Preconditioning of Isolated Rabbit Cardiomyocytes: No Evident Separation of Induction, Memory and Protection☆

1997 
Abstract Cardiomyocytes isolated from rabbit hearts were preconditioned in vitro by 10 min of ischemia or treatment with 100 μ m adenosine. Protection was assessed as average integrated mortality following osmotic swelling and determination of viability by trypan blue exclusion over 60–180 min ischemia. Repetitive sub-maximal stimulations with 1 μ m adenosine amplified the protective response. Treatment with adenosine only at the onset of prolonged ischemia afforded a dose-dependent protection. The PKC inhibitor calphostin C (500 n m ) blocked preconditioning and, when added during ischemic incubation of non-preconditioned cells, significantly increased injury. The memory of adenosine-induced preconditioning decayed over a 60 min post-incubation period. Light activation of calphostin C initially added to preconditioned ischemic cells in the dark indicated that a 10 min period of PKC activity at the onset of ischemia affords full protection. The reversible PKC inhibitors chelerythrine (5 μ m ) or staurosporine (100 n m ) added only to bracket induction of ischemia, reduced but did not abolish protection. Protection was abolished when either drug was present during induction and a subsequent 30 min post-incubation period.
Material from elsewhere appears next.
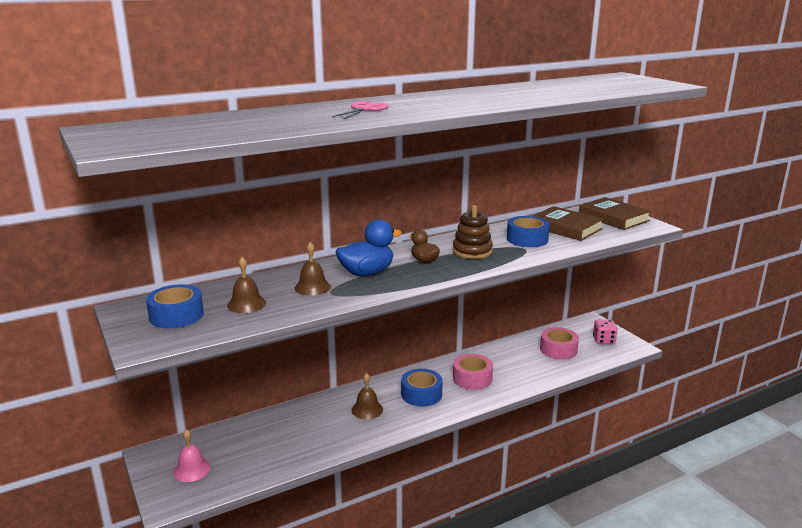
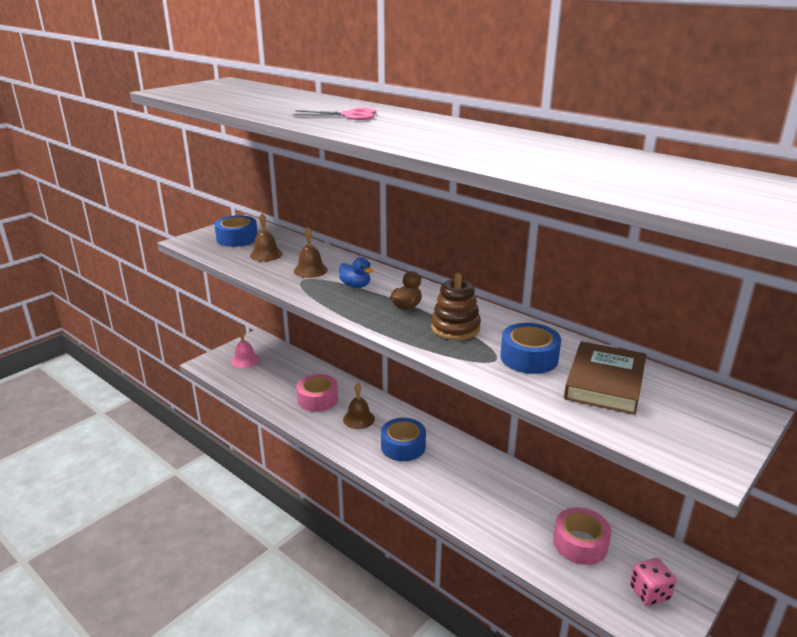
camera: 70 degrees right, 5 degrees up
(367, 273) = (355, 286): blue duck -> blue duck, size x0.59
(472, 378) = (456, 476): pink tape -> pink tape (317, 399)
(613, 218) = (702, 422): brown book -> none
Staurosporine included during initiation and post-incubation but washed out in the final 5 min of post-incubation allowed significant protection to occur. It is concluded that a single adenosine receptor-stimulation induces protection as it preconditions, and PKC activity appears to be required for both induction and protection. Memory may reside in post-receptor amplification of an initial protective response.